Four women in suburban Chicago share one important thing in common; they are Irish dance moms. With their children elite competitors in the sport, each brings her peculiar drama to this circle of friends. Or shutters it away. Mikey lives vicariously through her daughter, and Eileen irks everyone with a facade of balance. Polly craves approval, and Bet Flanagan would rather take a rap on the shin with a hammer than juggle another demand.
In LESSONS OF THE FIDDLER, together they navigate the slope of international competition, a world in which rivals are stalked, costumes sabotaged, and strategies to hide dance expenses from husbands abound. So consumed are the women in their children's arena, they fail to see the serious erosion their preoccupation carves in their lives. When avarice and envy find a toehold in the popular internet Irish dance message boards, anonymous posters chip away at fragile Polly, leading her to end her life. Truths about the friends' role in Polly's struggle surface, and Bet is jarred into confronting her own shortcomings.
A grounding figure emerges in Bridie Noonan. The 90-year-old Irish expatriate, thought by most to be only an eccentric groupie, rises as a mysteriously sage salvager. It is Bridie who leads Bet to rediscover who she is and what is being asked of her by those who love her. The novel treats human foibles with humor, human frailty with tenderness. It gently nudges those journeying to celebrate life through dance back onto the path they lost.
This has been done done done to death, and I don't mean the elite Irish dancing (which in and of itself makes me howl with laughter) it's the struggling with to come to terms with life women. That's a backdrop or a theme. It's not a plot.

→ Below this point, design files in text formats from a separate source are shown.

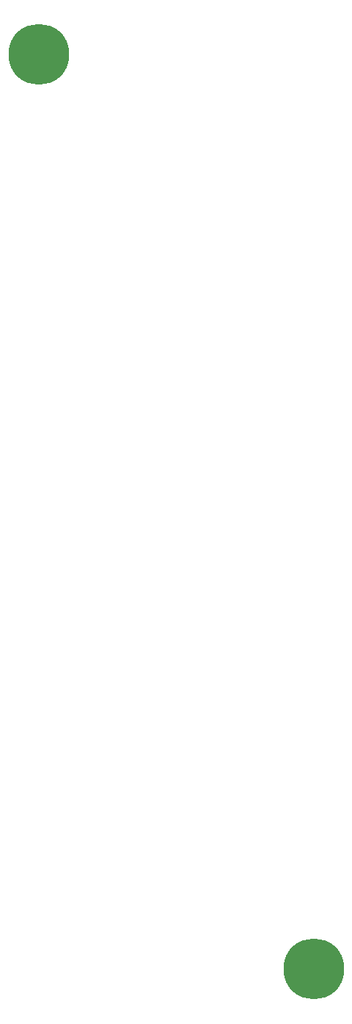
<source format=gbr>
%TF.GenerationSoftware,KiCad,Pcbnew,8.0.0*%
%TF.CreationDate,2024-06-30T13:13:22-04:00*%
%TF.ProjectId,PDB,5044422e-6b69-4636-9164-5f7063625858,rev?*%
%TF.SameCoordinates,Original*%
%TF.FileFunction,Paste,Bot*%
%TF.FilePolarity,Positive*%
%FSLAX46Y46*%
G04 Gerber Fmt 4.6, Leading zero omitted, Abs format (unit mm)*
G04 Created by KiCad (PCBNEW 8.0.0) date 2024-06-30 13:13:22*
%MOMM*%
%LPD*%
G01*
G04 APERTURE LIST*
%ADD10C,7.000000*%
G04 APERTURE END LIST*
D10*
%TO.C,H4*%
X158655254Y-142160174D03*
%TD*%
%TO.C,H1*%
X126905254Y-36750174D03*
%TD*%
M02*

</source>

You need to be specific. Focus. Every single character you talk about here is one dimensional.
You've also got the sentence structure from hell. Rewrite every sentence in this form: subject verb object. Once you've done that, you can make some changes but "journeying to celebrate life through dance back onto the path they lost" makes me want to clunk you with a Strunk and White. If you've not read this book do so. Four times. Then start the novel again.